Mientras formulaba la segunda pregunta, el tabernero colocó su mano menos sucia (quizá por casualidad, quizá intencionadamente) sobre la región del corazón de su interlocutor. Este golpeó su pecho con la suya, dió un prodigioso salto y quedó inmóvil, en actitud de danza fantástica puesto el brazo izquierdo sobre la cadera y el derecho en alto, y sosteniendo entre el pulgar y el índice de la diestra un zapato sucio que previamente se había sacado de uno de sus pies.
El tabernero volvió a cruzar la calle y entró en su establecimiento. Era un hombre de unos treinta años, de aire marcial y cuello de toro. Debía ser de un temperamento de fuego, pues aunque el día era uno de los más fríos que disfrutaron los parisienses en aquel invierno crudo, iba en mangas de camisa y llevaba éstas arremengadas hasta muy cerca de los hombros. En cuanto a prendas de cabeza, no usaba otra que la natural: una masa de pelo negro, áspero y ensortijado. Era de tez morena y buenos ojos, de mirar implacable. Evidentemente era hombre de gran resolución y propósitos inquebrantables, uno de esos hombres con los cuales sería peligroso tropezarse en un sendero estrecho bordeado por dos abismos, pues es seguro que por nada ni por nadie volvería sobre sus pasos.
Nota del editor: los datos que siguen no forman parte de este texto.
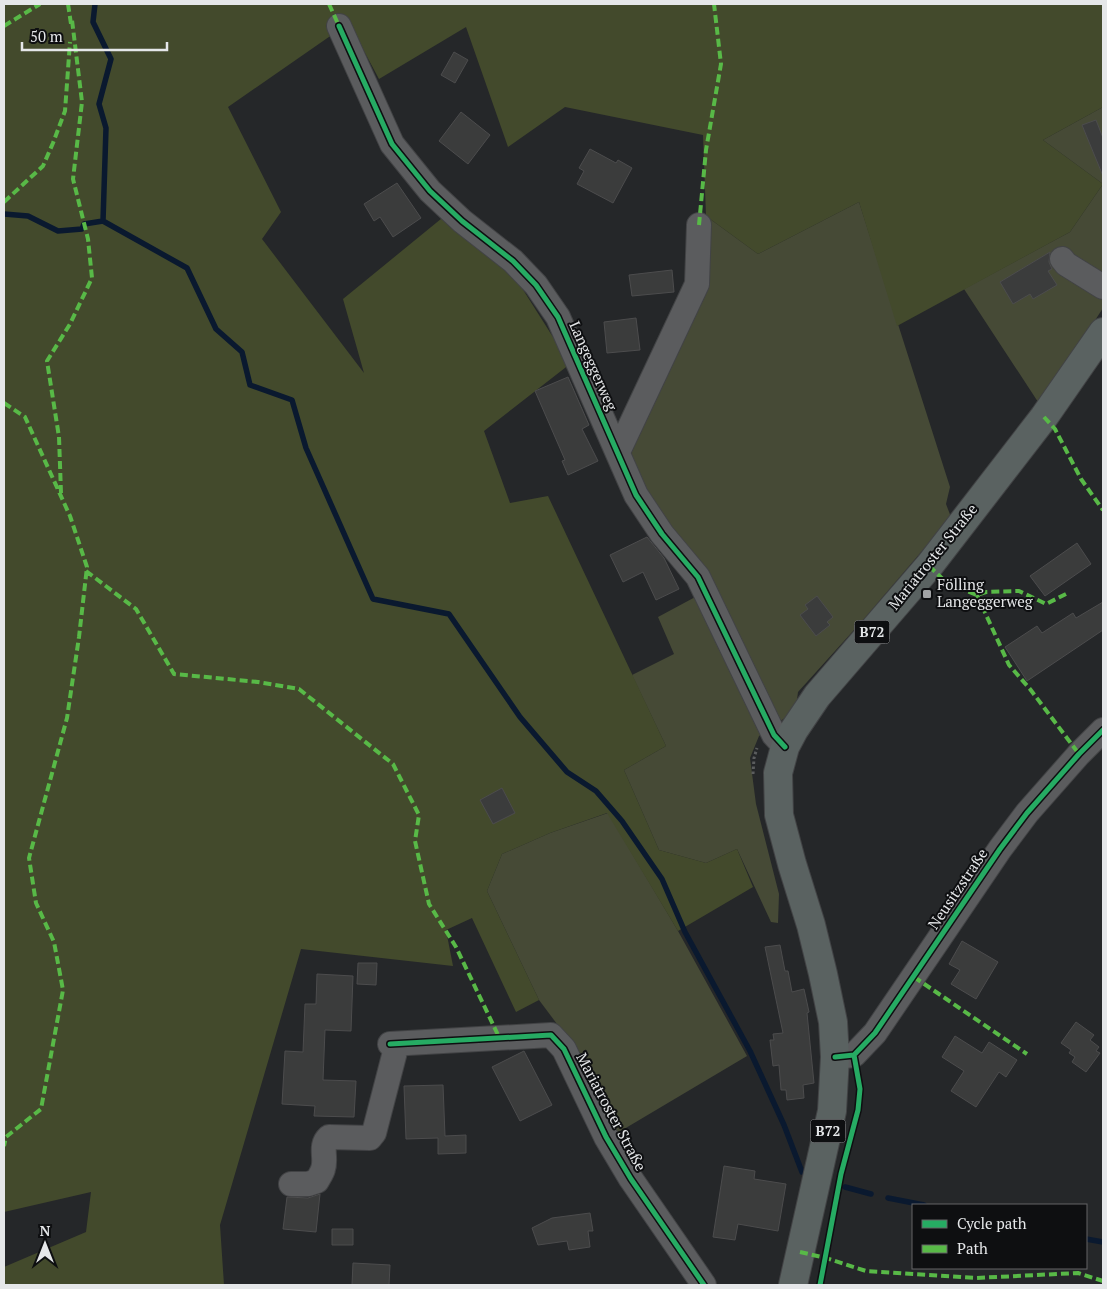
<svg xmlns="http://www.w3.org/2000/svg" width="1107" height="1289" font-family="'PT Serif',serif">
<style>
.green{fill:#464a36}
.forest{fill:#434a2c}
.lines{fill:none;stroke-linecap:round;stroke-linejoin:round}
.stream{stroke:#0a192f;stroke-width:5.5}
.building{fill:#3b3c3c;stroke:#4c4c4d}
.minor-casing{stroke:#424345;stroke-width:26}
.major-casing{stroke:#424345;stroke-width:30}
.path{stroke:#5b5d5e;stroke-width:3;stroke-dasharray:2.5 2.5;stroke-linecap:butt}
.minor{stroke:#5b5c5e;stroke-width:24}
.major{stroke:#5a6261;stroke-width:28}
.quiet{stroke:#58b947;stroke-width:4;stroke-dasharray:8 4;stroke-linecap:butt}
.cycleway-casing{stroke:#0e0f11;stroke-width:8}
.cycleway{stroke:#26ab63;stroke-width:5}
.poi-dot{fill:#a2a4a6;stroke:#0e0f11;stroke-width:2}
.labels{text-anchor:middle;stroke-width:4;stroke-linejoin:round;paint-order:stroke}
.shield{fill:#0e0f11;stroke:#a4a6a8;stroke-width:1}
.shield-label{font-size:14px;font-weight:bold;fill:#e5e7e9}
.street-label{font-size:15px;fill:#e5e7e9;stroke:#0e0f11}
.poi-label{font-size:15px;fill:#e5e7e9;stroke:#0e0f11;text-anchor:start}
</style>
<rect width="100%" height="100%" fill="#252729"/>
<!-- green -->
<path class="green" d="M 1103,107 L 1103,308 L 1040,405 L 964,289 L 1070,232 L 1103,184 L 1043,140 Z
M 859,202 L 950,487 L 946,504 L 951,517 L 863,620 L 798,692 L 796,707 L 789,715 L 759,736 L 750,758 L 756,804 L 779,894 L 778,923 L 771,922 L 737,849 L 706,863 L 659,850 L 624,770 L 666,746 L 632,675 L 674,654 L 658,617 L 712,588 L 650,504 L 627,454 L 706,280 L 706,216 L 758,254 Z
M 608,813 L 678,931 L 747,1056 L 614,1135 L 557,1024 L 539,1000 L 487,891 L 502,854 L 550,833 Z"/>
<!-- forest -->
<path class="forest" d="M 4,4 L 1103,4 L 1103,107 L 1043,140 L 1103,184 L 1070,232 L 897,326 L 859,202 L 758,254 L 706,216 L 703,135 L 565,107 L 508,147 L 466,27 L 379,79 L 349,23 L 228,107 L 281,212 L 262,239 L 364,373 L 343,299 L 447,214 L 515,277 L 570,364 L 484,431 L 510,503 L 548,496 L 666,746 L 624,770 L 659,850 L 706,863 L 737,849 L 753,887 L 678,931 L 607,813 L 550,833 L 502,854 L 487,891 L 539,1000 L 516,1012 L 472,918 L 446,930 L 453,966 L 301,949 L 220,1225 L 224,1285 L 4,1285 L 4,1267 L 86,1232 L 91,1192 L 4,1212 Z"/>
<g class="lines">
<!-- stream -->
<path class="stream" d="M 95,4 L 93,22 L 111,59 L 99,104 L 106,128 L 103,221
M 4,214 L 28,216 L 58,231 L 82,229 L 84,224 L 103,221 L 187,268 L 216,329 L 242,352 L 250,385 L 292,400 L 306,448 L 373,599 L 449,614 L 520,717 L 567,772 L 596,791 L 622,821 L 662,879 L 685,932 L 750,1051 L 784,1125 L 802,1172
M 845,1187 L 871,1194
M 888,1198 L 924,1205
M 1086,1239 L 1103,1242"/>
</g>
<!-- building -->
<path class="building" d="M 454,52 L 468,60 L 455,83 L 441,75 Z
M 461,112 L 490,135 L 468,164 L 439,141 Z
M 1096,120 L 1103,138 L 1103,176 L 1082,125 Z
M 590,149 L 616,163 L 618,160 L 632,168 L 613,203 L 577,184 L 584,171 L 579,168 Z
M 397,183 L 421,218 L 393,237 L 380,217 L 374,221 L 364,204 Z
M 1050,252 L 1049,262 L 1052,269 L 1048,271 L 1057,285 L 1033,299 L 1030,294 L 1013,304 L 1000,282 Z
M 672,270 L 674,292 L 632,296 L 629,275 Z
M 636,318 L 640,350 L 607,353 L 604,322 Z
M 568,377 L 589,425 L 582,429 L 598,461 L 568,475 L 562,461 L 565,460 L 535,391 Z
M 647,537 L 664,558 L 679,589 L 656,600 L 643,572 L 623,582 L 610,555 Z
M 1077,543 L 1091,564 L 1045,596 L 1030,576 Z
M 817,596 L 833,617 L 827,622 L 830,625 L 816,636 L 800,615 L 808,609 L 805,605 Z
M 1103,602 L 1103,630 L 1027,681 L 1005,647 L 1037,626 L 1042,633 L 1073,613 L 1076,618 Z
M 502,788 L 515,813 L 493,824 L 480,800 Z
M 962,941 L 998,962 L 976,999 L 951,984 L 960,970 L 949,964 Z
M 780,945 L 785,971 L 788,971 L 792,992 L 804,989 L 809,1012 L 807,1013 L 814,1083 L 803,1085 L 804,1098 L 787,1100 L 786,1090 L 781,1090 L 779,1065 L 773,1066 L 770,1040 L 774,1040 L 773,1034 L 783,1033 L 765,947 Z
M 358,963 L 377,963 L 376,985 L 357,984 Z
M 317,974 L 353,976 L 351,1031 L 325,1030 L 323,1080 L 356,1081 L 354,1117 L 314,1116 L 315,1106 L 282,1104 L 285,1051 L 303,1052 L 305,1004 L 316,1004 Z
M 1076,1022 L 1094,1035 L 1090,1040 L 1099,1047 L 1096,1051 L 1100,1053 L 1086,1072 L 1072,1062 L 1075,1057 L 1069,1053 L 1071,1050 L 1061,1043 Z
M 955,1036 L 982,1053 L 989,1042 L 1017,1060 L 1006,1077 L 999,1072 L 976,1107 L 951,1091 L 964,1071 L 942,1057 Z
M 524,1051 L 552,1105 L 520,1121 L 492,1067 Z
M 443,1085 L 445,1136 L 466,1135 L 466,1153 L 438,1154 L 438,1138 L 406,1139 L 404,1086 Z
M 724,1166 L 755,1171 L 754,1179 L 786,1184 L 778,1231 L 738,1224 L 735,1240 L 713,1237 Z
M 320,1194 L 316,1232 L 283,1229 L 287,1197 L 308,1198 Z
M 590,1213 L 593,1231 L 588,1231 L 590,1247 L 569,1250 L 567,1241 L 538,1245 L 532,1228 L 552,1218 Z
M 332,1229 L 353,1229 L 353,1245 L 332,1245 Z
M 353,1263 L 390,1265 L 389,1285 L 352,1285 Z"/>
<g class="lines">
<!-- minor casing -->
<g class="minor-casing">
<path id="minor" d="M 339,26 L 392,144 L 430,191 L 462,221 L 513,261 L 536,285 L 558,317 L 636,495 L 662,534 L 698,577 L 774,735 L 785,747
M 1062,259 L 1066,264 L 1103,287
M 618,452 L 697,284 L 699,225
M 390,1044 L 551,1035 L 564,1049 L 606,1137 L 631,1179 L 704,1285
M 835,1057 L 854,1055 L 875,1033 L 1000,849 L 1027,813 L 1079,754 L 1103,730
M 291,1184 L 308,1184 L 317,1181 C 319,1177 322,1173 323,1169 C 327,1158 319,1146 329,1137 L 370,1138 L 374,1133 L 397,1044"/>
</g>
<!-- major casing -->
<g class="major-casing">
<path id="major" d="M 793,1285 L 832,1111 L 835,1057 L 833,1022 L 823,974 L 811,925 L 792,864 L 779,815 L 778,773 L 785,747 L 794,730 L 817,696 L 929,566 L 1044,417 L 1103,332"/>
</g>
<!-- path -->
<path class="path" d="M 753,774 L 754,758 L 757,748"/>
<!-- minor -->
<use href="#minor" class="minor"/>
<!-- major -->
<use href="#major" class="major"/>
<!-- quiet -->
<path class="quiet" d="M 68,4 L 71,24
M 329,4 L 339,26
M 4,26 L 40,4
M 4,202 L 43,166 L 53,143 L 65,111 L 70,42
M 699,225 L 706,150 L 721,64 L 714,4
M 4,403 L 25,417 L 70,516 L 87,567 L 79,637 L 67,718 L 29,858 L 36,903 L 54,942 L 63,990 L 41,1109 L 6,1137 L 4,1146
M 1044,417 L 1055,429 L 1081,479 L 1103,510
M 61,493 L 59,437 L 47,361 L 70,324 L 92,278 L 88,239 L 73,179 L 82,102 L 72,20
M 929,566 L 948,584 L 977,595 L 986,592 L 1019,591 L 1046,604 L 1066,594
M 86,571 L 136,609 L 174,674 L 258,682 L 299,689 L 393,764 L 419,815 L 415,841 L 429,904 L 456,947 L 499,1037
M 977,595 L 1009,665 L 1030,689 L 1079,754
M 914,977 L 1027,1054
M 800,1252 L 826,1258 L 866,1271 L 976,1278 L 1078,1273 L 1103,1281"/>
<!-- cycleway casing -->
<g class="cycleway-casing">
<path id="cycleway" d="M 339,26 L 392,144 L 430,191 L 462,221 L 513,261 L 536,285 L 558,317 L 636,495 L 662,534 L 698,577 L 774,735 L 785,747
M 390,1044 L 551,1035 L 564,1049 L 606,1137 L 631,1179 L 704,1285
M 835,1057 L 854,1055 L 875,1033 L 1000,849 L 1027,813 L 1079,754 L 1103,730
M 820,1285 L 841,1174 L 858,1110 L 860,1089 L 854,1055"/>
</g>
<!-- cycleway -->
<use href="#cycleway" class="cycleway"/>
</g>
<!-- markers -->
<rect class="poi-dot" x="922" y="589" width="10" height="10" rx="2.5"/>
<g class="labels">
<!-- shield labels -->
<g class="shield">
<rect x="854.5" y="620.5" width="35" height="23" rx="4"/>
<rect x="810.5" y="1119.5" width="35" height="23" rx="4"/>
</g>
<g class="shield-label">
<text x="872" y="637">B72</text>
<text x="828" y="1136">B72</text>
</g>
<!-- street labels -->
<g class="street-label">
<text transform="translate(593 366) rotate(66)" y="5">Langeggerweg</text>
<text transform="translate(933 557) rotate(-51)" y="5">Mariatroster Straße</text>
<text transform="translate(958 889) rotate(-56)" y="5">Neusitzstraße</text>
<text transform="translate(611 1112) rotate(62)" y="5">Mariatroster Straße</text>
</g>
<!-- poi labels -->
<g class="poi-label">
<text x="937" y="590">Fölling<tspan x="937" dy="17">Langeggerweg</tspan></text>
</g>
</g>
<!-- border -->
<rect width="1107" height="1289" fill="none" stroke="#e5e7e9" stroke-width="10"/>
<!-- legend -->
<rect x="912" y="1204" width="175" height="65" fill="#0e0f11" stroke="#646567"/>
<rect x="922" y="1220" width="25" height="8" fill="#26ab63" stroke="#646567"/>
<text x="957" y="1229" font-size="15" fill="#e5e7e9">Cycle path</text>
<rect x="922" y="1245" width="25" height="8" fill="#58b947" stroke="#646567"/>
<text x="957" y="1254" font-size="15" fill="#e5e7e9">Path</text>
<!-- north arrow -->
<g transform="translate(45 1244)" stroke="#0e0f11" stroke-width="4" paint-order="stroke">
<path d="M0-4L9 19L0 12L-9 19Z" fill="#e5e7e9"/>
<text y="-8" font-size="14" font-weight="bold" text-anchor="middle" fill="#e5e7e9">N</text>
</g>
<!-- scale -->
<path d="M22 42v8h145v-8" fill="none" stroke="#e5e7e9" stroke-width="2.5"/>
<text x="30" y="42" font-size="15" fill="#e5e7e9" stroke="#0e0f11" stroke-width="4" paint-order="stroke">50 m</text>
</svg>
La señora Defarge, esposa del tabernero en cuestión, estaba sentada detrás del mostrador cuando aquél entró en el establecimiento. Era mujer de constitución robusta, aproximadamente de la edad misma que su marido, de ojos vigilantes, aunque muy contadas veces parecía mirar a ningún objeto determinado, grandes manos cubiertas de sortijas, cara de líneas enérgicas, expresión reservada y aire de perfecta compostura. Una de las características de la señora Defarge consistía en no sufrir nunca equivocaciones que redundasen en perjuicio de sus intereses en ninguna de las operaciones del establecimiento. Extremadamente sensible al frío, iba envuelta en pieles y abrigaba su cabeza con un chal de colores chillones que la cubría por completo, bien que dejando a la vista los grandes pendientes que adornaban sus orejas. Tenía frente a sí su calceta, pero la había dejado sobre el mostrador para consagrar algunos minutos a la limpieza de su dentadura, lo que estaba haciendo con un mondadientes. Absorta en su ocupación, con el codo derecho apoyado sobre la mano izquierda, nada dijo la señora Defarge cuando su marido entró en el establecimiento, pero dejó oir una tosecita apenas perceptible. La tosecita, combinada con un ligero enarcamiento de sus cejas, negras como el ala del cuervo y perfectamente arqueadas, dió a entender a su marido la conveniencia de dar un vistazo a los clientes, entre los cuales acaso encontrase alguno nuevo que había llegado a la taberna mientras se encontraba en la calle.
Paseó el tabernero sus miradas por la sala, no tardando en fijarlas las sobre un caballero, ya entrado en años, y en una señorita, sentados en uno de los ángulos. Había otros parroquianos también: dos que jugaban a las cartas en una mesa, otros dos que se entretenían en otra, puestas sus facultades en las fichas de dominó, y otros tres que, de pie junto al mostrador, procuraban alargar todo lo posible el vino que se habían hecho servir. El tabernero, al pasar detrás del mostrador, pudo advertir que el caballero entrado en años decía con los ojos a su joven compañera:
—Ese es nuestro hombre.
Fingió el tabernero no reparar en la presencia de los dos personajes desconocidos, y entabló conversación con el triunvirato que estaba bebiendo junto al mostrador.
—¿Qué tal, Santiago—preguntó uno de los tres al buen Defarge,—se han tragado todo el vino que salió de la barrica?